### TASK SET
• a. Decide whether each statement below agrees with the passage on getting post-burnin BEAST trees. Answer yes or no, and quote the passage's deciding words. (i) Usually only 5,000 to 20,000 trees are needed to summarize a converged run. (ii) FigTree summarizes the post-burnin trees into a maximum clade credibility topology. (iii) The alternative method described still relies on LogCombiner.
• b. Answer these questions from the passage on getting post-burnin BEAST trees.
(i) In what language are the utility programs in the standard BEAST distribution written?
(ii) Which program is used to cut out burnin trees and thin the trees from ".trees" output files?
(iii) On what machine and in what application does the writer use the command line?
• c. Set down the part of the passage on getting post-burnin BEAST trees that begins at the words "However, one alternative" and ends after the words "in this post.".

3 min read

Alternative ways to quickly get post-burnin trees from BEAST output from the command line

Evolutionary biologists generally use nice java-written utility programs that come in the standard BEAST distribution to obtain post-burnin trees for summarizing the results of a converged BEAST run (or *BEAST run) that reached stationarity. Usually, only 5,000 to 20,000 trees are necessary for this, and these are typically obtained by cutting out ‘burnin’ trees and then “thinning” trees from “.trees” output files using LogCombiner until the desired number of trees is reached. These post-burnin trees can then be input into TreeAnnotator, where they can be summarized to reveal the topology that is best supported by the posterior distribution of trees, often by creating a maximum clade credibility (MCC) topology with posterior probabilities along each node. Then, FigTree is used to visualize this MCC tree and parameter estimates output by the program (e.g. divergence time intervals).

However, one alternative method for quickly getting post-burnin trees from BEAST output without using LogCombiner or TreeAnnotator would be to do so directly from the command line (e.g. in Terminal on my MacBook). I’ll be exploring some command-line possibilities for doing this here in this post.

Collected data
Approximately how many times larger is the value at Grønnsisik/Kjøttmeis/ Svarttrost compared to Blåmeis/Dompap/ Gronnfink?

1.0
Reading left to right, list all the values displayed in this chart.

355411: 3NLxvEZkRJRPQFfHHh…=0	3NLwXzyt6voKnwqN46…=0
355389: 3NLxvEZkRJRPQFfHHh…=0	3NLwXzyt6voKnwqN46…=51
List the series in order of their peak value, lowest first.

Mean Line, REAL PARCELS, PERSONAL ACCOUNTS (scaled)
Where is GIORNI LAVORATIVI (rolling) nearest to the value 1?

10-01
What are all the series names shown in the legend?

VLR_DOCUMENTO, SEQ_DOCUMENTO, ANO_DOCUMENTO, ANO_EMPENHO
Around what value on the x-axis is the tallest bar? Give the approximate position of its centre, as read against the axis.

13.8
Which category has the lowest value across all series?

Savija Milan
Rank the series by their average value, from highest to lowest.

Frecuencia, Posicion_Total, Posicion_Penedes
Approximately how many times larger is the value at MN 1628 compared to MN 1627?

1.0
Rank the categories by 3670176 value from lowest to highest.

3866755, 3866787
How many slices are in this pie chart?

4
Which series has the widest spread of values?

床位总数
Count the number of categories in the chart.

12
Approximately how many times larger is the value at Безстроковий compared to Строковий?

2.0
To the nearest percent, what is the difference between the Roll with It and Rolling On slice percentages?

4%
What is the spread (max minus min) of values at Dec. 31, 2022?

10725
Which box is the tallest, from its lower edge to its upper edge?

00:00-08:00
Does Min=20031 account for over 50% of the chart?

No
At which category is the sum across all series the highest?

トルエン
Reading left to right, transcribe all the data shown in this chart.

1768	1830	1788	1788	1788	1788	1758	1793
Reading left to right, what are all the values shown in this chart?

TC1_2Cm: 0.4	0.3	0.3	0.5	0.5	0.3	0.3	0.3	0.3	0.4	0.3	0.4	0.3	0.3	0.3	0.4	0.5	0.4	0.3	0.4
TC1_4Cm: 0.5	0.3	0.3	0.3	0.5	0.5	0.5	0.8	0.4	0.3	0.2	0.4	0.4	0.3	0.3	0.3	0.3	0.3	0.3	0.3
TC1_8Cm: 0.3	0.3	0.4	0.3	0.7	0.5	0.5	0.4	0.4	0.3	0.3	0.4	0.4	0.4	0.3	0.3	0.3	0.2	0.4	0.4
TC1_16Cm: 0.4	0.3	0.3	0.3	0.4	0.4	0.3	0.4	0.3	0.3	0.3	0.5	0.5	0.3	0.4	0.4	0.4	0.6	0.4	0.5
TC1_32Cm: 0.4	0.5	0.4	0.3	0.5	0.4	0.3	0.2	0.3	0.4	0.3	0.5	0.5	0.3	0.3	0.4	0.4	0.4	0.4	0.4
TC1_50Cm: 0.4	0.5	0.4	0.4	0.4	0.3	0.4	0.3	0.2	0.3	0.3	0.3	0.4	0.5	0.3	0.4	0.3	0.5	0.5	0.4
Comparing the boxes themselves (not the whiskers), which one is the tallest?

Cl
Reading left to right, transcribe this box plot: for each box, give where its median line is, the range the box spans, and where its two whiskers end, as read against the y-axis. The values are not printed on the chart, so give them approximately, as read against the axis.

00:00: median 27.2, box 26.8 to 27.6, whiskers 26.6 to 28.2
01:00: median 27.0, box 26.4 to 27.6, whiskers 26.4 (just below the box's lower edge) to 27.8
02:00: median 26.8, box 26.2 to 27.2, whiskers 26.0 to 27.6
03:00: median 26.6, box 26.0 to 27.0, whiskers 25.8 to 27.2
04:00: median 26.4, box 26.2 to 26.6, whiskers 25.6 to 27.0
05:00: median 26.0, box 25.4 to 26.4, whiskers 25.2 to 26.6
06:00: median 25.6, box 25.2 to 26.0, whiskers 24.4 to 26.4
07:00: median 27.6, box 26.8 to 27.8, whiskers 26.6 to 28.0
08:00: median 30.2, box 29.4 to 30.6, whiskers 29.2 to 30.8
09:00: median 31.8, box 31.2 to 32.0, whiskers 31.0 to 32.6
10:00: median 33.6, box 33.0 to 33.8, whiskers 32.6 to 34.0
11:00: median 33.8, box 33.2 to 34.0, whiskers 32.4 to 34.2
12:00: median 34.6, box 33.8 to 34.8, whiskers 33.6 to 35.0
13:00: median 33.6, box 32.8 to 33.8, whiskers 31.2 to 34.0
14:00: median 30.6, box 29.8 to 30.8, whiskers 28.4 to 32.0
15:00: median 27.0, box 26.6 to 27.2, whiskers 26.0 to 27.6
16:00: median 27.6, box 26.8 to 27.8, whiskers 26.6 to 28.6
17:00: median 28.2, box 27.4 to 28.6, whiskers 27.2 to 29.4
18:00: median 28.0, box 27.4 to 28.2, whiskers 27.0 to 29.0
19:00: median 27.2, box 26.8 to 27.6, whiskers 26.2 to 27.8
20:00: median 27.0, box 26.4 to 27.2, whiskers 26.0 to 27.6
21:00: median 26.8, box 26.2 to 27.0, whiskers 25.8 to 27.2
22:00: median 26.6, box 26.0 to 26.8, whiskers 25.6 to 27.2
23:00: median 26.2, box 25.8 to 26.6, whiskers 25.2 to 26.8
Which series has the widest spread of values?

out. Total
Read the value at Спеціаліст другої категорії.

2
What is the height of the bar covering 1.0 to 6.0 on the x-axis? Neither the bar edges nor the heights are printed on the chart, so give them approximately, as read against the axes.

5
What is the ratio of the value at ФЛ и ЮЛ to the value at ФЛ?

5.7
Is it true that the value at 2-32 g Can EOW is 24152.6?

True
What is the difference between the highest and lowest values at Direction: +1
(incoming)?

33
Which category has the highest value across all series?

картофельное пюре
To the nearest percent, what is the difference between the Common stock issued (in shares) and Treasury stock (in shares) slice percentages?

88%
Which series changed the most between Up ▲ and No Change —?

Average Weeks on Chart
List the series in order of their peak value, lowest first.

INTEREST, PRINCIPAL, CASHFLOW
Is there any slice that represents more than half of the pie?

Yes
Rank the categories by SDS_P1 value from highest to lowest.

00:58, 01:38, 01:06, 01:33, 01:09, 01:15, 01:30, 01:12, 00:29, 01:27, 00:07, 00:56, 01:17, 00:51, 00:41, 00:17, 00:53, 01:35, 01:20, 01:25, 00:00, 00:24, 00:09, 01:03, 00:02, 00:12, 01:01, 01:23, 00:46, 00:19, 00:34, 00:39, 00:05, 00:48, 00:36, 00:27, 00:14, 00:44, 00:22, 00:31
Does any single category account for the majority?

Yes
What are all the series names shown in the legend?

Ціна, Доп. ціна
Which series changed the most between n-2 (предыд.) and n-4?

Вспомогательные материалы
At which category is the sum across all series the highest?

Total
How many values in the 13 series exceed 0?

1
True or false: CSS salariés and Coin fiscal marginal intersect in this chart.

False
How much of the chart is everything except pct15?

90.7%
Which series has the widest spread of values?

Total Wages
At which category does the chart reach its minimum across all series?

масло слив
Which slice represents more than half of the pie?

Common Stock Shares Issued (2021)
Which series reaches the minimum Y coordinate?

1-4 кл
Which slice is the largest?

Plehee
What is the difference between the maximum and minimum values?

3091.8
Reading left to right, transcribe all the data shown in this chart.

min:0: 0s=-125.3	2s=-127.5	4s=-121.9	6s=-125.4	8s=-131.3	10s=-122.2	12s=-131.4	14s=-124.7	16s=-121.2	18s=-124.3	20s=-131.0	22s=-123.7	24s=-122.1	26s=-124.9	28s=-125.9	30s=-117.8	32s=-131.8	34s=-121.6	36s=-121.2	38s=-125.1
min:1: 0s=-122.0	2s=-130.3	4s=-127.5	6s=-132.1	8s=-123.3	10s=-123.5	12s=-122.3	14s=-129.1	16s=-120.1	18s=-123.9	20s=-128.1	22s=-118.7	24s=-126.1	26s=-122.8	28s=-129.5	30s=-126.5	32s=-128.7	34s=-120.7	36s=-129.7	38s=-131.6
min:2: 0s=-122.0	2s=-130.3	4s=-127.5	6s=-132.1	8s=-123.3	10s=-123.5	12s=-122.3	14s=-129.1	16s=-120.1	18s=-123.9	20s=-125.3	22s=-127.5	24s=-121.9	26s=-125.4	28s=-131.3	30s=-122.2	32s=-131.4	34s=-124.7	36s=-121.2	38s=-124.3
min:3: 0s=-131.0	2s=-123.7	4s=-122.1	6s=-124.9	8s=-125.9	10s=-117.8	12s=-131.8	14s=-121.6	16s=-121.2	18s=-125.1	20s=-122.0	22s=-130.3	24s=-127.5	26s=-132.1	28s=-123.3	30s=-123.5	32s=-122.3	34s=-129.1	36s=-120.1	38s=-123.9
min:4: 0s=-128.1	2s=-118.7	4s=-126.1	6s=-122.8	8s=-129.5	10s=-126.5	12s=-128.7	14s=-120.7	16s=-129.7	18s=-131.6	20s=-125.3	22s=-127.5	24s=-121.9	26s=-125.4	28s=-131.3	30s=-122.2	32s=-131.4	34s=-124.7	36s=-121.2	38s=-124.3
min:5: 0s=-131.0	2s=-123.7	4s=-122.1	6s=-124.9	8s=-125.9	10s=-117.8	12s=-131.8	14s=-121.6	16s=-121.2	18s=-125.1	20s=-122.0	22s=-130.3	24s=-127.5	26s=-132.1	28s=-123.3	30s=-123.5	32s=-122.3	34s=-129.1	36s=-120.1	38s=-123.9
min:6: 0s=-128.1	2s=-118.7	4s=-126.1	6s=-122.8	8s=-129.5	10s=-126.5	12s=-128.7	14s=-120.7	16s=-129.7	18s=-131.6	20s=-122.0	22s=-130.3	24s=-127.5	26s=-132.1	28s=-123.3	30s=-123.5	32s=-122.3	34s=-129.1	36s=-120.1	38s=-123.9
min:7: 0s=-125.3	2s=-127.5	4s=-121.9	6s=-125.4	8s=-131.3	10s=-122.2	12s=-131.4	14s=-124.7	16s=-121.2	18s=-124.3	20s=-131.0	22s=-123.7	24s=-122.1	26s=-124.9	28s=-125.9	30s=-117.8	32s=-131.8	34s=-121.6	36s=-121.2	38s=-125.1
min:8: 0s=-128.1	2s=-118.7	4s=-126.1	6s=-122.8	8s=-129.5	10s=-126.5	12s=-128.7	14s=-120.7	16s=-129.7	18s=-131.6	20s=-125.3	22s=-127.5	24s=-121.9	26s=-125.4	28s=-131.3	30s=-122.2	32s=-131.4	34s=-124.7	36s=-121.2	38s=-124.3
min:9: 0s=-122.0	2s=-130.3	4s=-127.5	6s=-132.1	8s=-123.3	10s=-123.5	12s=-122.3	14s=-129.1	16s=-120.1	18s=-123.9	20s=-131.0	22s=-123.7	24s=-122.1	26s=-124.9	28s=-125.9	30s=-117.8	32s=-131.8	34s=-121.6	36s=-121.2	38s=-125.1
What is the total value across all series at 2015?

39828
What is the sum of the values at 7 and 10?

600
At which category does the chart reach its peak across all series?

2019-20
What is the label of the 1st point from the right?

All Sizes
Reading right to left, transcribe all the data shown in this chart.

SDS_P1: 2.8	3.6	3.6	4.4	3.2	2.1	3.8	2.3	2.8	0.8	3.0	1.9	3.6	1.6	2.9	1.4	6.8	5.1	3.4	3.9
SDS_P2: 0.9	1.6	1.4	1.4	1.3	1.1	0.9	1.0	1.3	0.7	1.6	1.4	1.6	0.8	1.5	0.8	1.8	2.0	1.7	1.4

### SOLUTIONS IN ORDER
• a.
(i) Yes: "Usually, only 5,000 to 20,000 trees are necessary for this"
(ii) No: "These post-burnin trees can then be input into TreeAnnotator, where they can be summarized to reveal the topology that is best supported by the posterior distribution of trees"
(iii) No: "without using LogCombiner or TreeAnnotator"

• b.
(i) Java.
(ii) LogCombiner.
(iii) In Terminal on a MacBook.

• c.
However, one alternative method for quickly getting post-burnin trees from BEAST output without using LogCombiner or TreeAnnotator would be to do so directly from the command line (e.g. in Terminal on my MacBook). I’ll be exploring some command-line possibilities for doing this here in this post.